> Dataset entries:
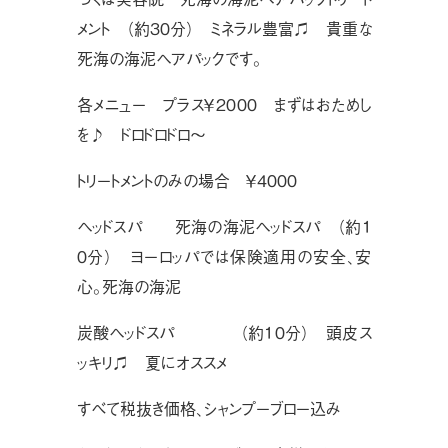
メント （約３０分） ミネラル豊富♫ 貴重な
死海の海泥ヘアパックです。
各メニュー プラス￥２０００ まずはおためし
を♪ ドロドロドロ〜
トリートメントのみの場合 ￥４０００
ヘッドスパ 死海の海泥ヘッドスパ （約１
０分） ヨーロッパでは保険適用の安全、安
心。死海の海泥
炭酸ヘッドスパ （約１０分） 頭皮ス
ッキリ♫ 夏にオススメ
すべて税抜き価格、シャンプーブロー込み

> Task to complete: All of the entries above are to be transcribed word for word, with no pictures included.

> Response to the exercise:
メント （約３０分） ミネラル豊富♫ 貴重な
死海の海泥ヘアパックです。
各メニュー プラス￥２０００ まずはおためし
を♪ ドロドロドロ〜
トリートメントのみの場合 ￥４０００
ヘッドスパ 死海の海泥ヘッドスパ （約１
０分） ヨーロッパでは保険適用の安全、安
心。死海の海泥
炭酸ヘッドスパ （約１０分） 頭皮ス
ッキリ♫ 夏にオススメ
すべて税抜き価格、シャンプーブロー込み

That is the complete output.